Rezension

DIY für die Liebe

Love to share - Liebe ist die halbe Miete - Beth O'Leary

Love to share - Liebe ist die halbe Miete
von Beth O'Leary

Bewertet mit 3.5 Sternen

Angeregt durch die letzte Kinowerbung habe ich mir vor kurzem ein Buch von meinem Stapel ungelesener Bücher gegriffen und es in einem Rutsch durchgelesen. Es war „Gut gegen Nordwind“ von Daniel Glattauer und hat mich nach wirklich unterhaltsamen knapp 200 Seiten dann ziemlich ernüchtert zurück gelassen. In die warmen positiven Farben des Buchcovers von „Love to Share“ habe ich nun meine ganze Hoffnung gesetzt, auf ein richtig schön romantisch-kitschiges Buch mit einem Happy End – sozusagen als Lesetherapie für mein aufgewühltes Herz. Das hätte auch schief gehen können, weil sich beide Bücher auf den ersten Blick in ihrer Grundstory ziemlich ähneln. In beiden Romanen lernen sich die Protagonisten nämlich zunächst gar nicht persönlich kennen, sondern schreiben sich nur. Bei Beth O'Leary wurde Tiffy gerade zum wiederholten Male von ihrem Freund Justin verlassen, diesmal spielt eine andere Frau eine Rolle und Tiffy muss unbedingt ganz schnell aus seiner Wohnung ausziehen. Das ist in London gar nicht so einfach, wenn man zwar in seinem Traumjob arbeitet, aber nicht gut genug bezahlt wird. Wohnungen in Tiffys Budget haben in der Regel viele schimmlige Haken und miefige Ecken. Als vorübergehende Zwischenlösung meldet sie sich auf die Wohnungsanzeige von Leon. Er arbeitet im Nachtdienst als Pfleger und braucht seine Wohnung eigentlich nur tagsüber von 9 bis 6 Uhr um zu schlafen. Das ist der Nachteil an der ganzen Sache – Tiffy müsste sich das Bett mit ihrem Mitbewohner teilen, wenn auch nie zur gleichen Zeit. Beide lassen sich darauf ein, ohne sich persönlich kennen zu lernen. Stattdessen hinterlassen sie sich täglich Post-it's mit Nachrichten füreinander.
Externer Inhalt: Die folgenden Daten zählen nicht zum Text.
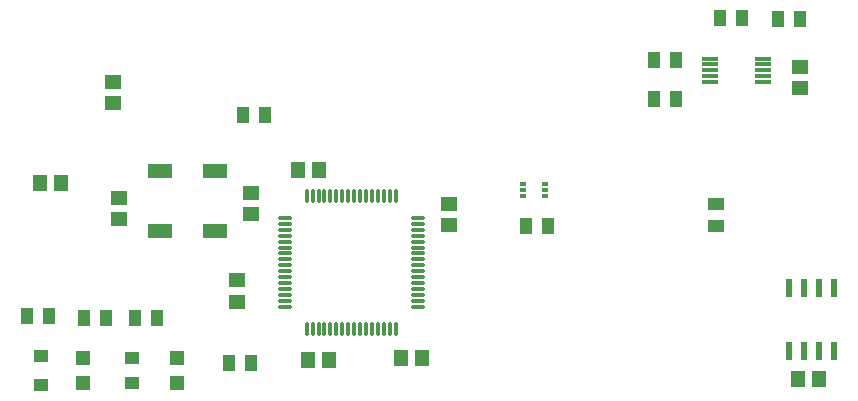
<source format=gtp>
%FSTAX23Y23*%
%MOIN*%
%SFA1B1*%

%IPPOS*%
%AMD30*
4,1,8,-0.026500,0.004000,-0.026500,-0.004000,-0.024500,-0.006000,0.024500,-0.006000,0.026500,-0.004000,0.026500,0.004000,0.024500,0.006000,-0.024500,0.006000,-0.026500,0.004000,0.0*
1,1,0.004000,-0.024500,0.004000*
1,1,0.004000,-0.024500,-0.004000*
1,1,0.004000,0.024500,-0.004000*
1,1,0.004000,0.024500,0.004000*
%
%ADD19R,0.047000X0.047000*%
%ADD20R,0.041000X0.055000*%
%ADD21R,0.024000X0.012000*%
%ADD22R,0.045000X0.057000*%
%ADD23R,0.057000X0.045000*%
%ADD24R,0.083000X0.051000*%
%ADD25O,0.051000X0.012000*%
%ADD26O,0.012000X0.051000*%
%ADD27R,0.049000X0.043000*%
%ADD28R,0.055000X0.041000*%
%ADD29R,0.024000X0.059000*%
G04~CAMADD=30~8~0.0~0.0~120.0~530.0~20.0~0.0~15~0.0~0.0~0.0~0.0~0~0.0~0.0~0.0~0.0~0~0.0~0.0~0.0~90.0~530.0~120.0*
%ADD30D30*%
%ADD31R,0.047000X0.043000*%
%LNbatt_man_rev2-1*%
%LPD*%
G54D19*
X0098Y00731D03*
Y00649D03*
X00665D03*
Y00731D03*
G54D20*
X01153Y00715D03*
X01227D03*
X01198Y0154D03*
X01272D03*
X00552Y0087D03*
X00478D03*
X02217Y0117D03*
X02143D03*
X02862Y01865D03*
X02788D03*
X02568Y01725D03*
X02642D03*
X02568Y01595D03*
X02642D03*
X00668Y00865D03*
X00742D03*
X00838D03*
X00912D03*
X03057Y0186D03*
X02983D03*
G54D21*
X02207Y0127D03*
Y0129D03*
Y0131D03*
X02133D03*
Y0129D03*
Y0127D03*
G54D22*
X00593Y01315D03*
X00523D03*
X01795Y00732D03*
X01725D03*
X01485Y00725D03*
X01415D03*
X01383Y01356D03*
X01454D03*
X0305Y0066D03*
X0312D03*
G54D23*
X00785Y01265D03*
Y01195D03*
X0118Y00919D03*
Y0099D03*
X01885Y01245D03*
Y01174D03*
X03055Y0163D03*
Y017D03*
X01225Y0128D03*
Y0121D03*
X00765Y0165D03*
Y0158D03*
G54D24*
X01106Y01355D03*
Y01155D03*
X00924D03*
Y01355D03*
G54D25*
X01338Y01198D03*
Y01178D03*
Y01158D03*
Y01139D03*
Y01119D03*
Y01099D03*
Y0108D03*
Y0106D03*
Y0104D03*
Y0102D03*
Y01001D03*
Y00981D03*
Y00961D03*
Y00942D03*
Y00922D03*
Y00902D03*
X01782D03*
Y00922D03*
Y00942D03*
Y00961D03*
Y00981D03*
Y01001D03*
Y0102D03*
Y0104D03*
Y0106D03*
Y0108D03*
Y01099D03*
Y01119D03*
Y01139D03*
Y01158D03*
Y01178D03*
Y01198D03*
G54D26*
X01412Y00828D03*
X01432D03*
X01452D03*
X01471D03*
X01491D03*
X01511D03*
X0153D03*
X0155D03*
X0157D03*
X0159D03*
X01609D03*
X01629D03*
X01649D03*
X01668D03*
X01688D03*
X01708D03*
Y01272D03*
X01688D03*
X01668D03*
X01649D03*
X01629D03*
X01609D03*
X0159D03*
X0157D03*
X0155D03*
X0153D03*
X01511D03*
X01491D03*
X01471D03*
X01452D03*
X01432D03*
X01412D03*
G54D27*
X00525Y00739D03*
Y00641D03*
G54D28*
X02775Y0117D03*
Y01245D03*
G54D29*
X0302Y00755D03*
X0307D03*
X0312D03*
X0317D03*
Y00964D03*
X0312D03*
X0307D03*
X0302D03*
G54D30*
X02757Y01651D03*
Y0167D03*
Y0169D03*
Y0171D03*
X02933Y01651D03*
Y0167D03*
Y0169D03*
Y0171D03*
X02757Y01729D03*
X02933D03*
G54D31*
X0083Y00649D03*
Y00731D03*
M02*
</source>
Auf den ersten Seiten wirkt die Geschichte, die sich zwischen den beiden entwickeln könnte, ziemlich vorhersehbar. Doch ich bin überrascht von den inhaltlichen Wendungen, die die Autorin für mich bereit hält. Die Charaktere sind bei weitem nicht so einseitig und oberflächlich, wie ich dies voreingenommen vermutet habe. Leons kleiner Bruder sitzt unschuldig wegen eines Raubüberfalls im Gefängnis und Leon steckt sein ganzes Geld in den leider nutzlosen Anwalt, der als einziger den Fall übernehmen wollte. Tiffy stellt nach der räumlichen Trennung von Justin allmählich fest, dass mit ihrer Beziehung irgendetwas ganz und gar nicht gestimmt hat und muss sich mit Erinnerungen auseinandersetzen, die in den unpassendsten Momenten über sie hereinbrechen und die sie nur schwer einordnen kann. Zudem taucht Justin plötzlich wieder auf.

Mir gefällt der Kontrast zwischen dem leichten amüsanten, zuweilen ausschweifenden Erzählton in Tiffys Kapiteln und den nüchternen, sprachlich reduzierten Eindrücken aus Leons Sicht. Die beiden nähern sich natürlich an, alles andere hätte mich auch sehr enttäuscht. Doch mich beeindrucken die Tiefen, die Beth O'Leary zwischen den seichten Zeilen mühelos und ohne Stolperer in die Geschichte einfügt. Die ernsten Themen, die zum Leben der beiden Figuren gehören und denen sie sich stellen müssen, auch wenn sie es nicht wollen.

Im Großen und Ganzen ist der Roman neben oder gerade wegen seiner Tiefen auch ein wirklich sehr unterhaltsames Buch, dass mir beim Lesen ein breites Grinsen auf das Gesicht „zauberte“ und leichte Schmetterlingshopser in der Magengegend verursachte, weil ich so unbedingt auf ein Happy End zwischen Tiffy und Leon mitfieberte.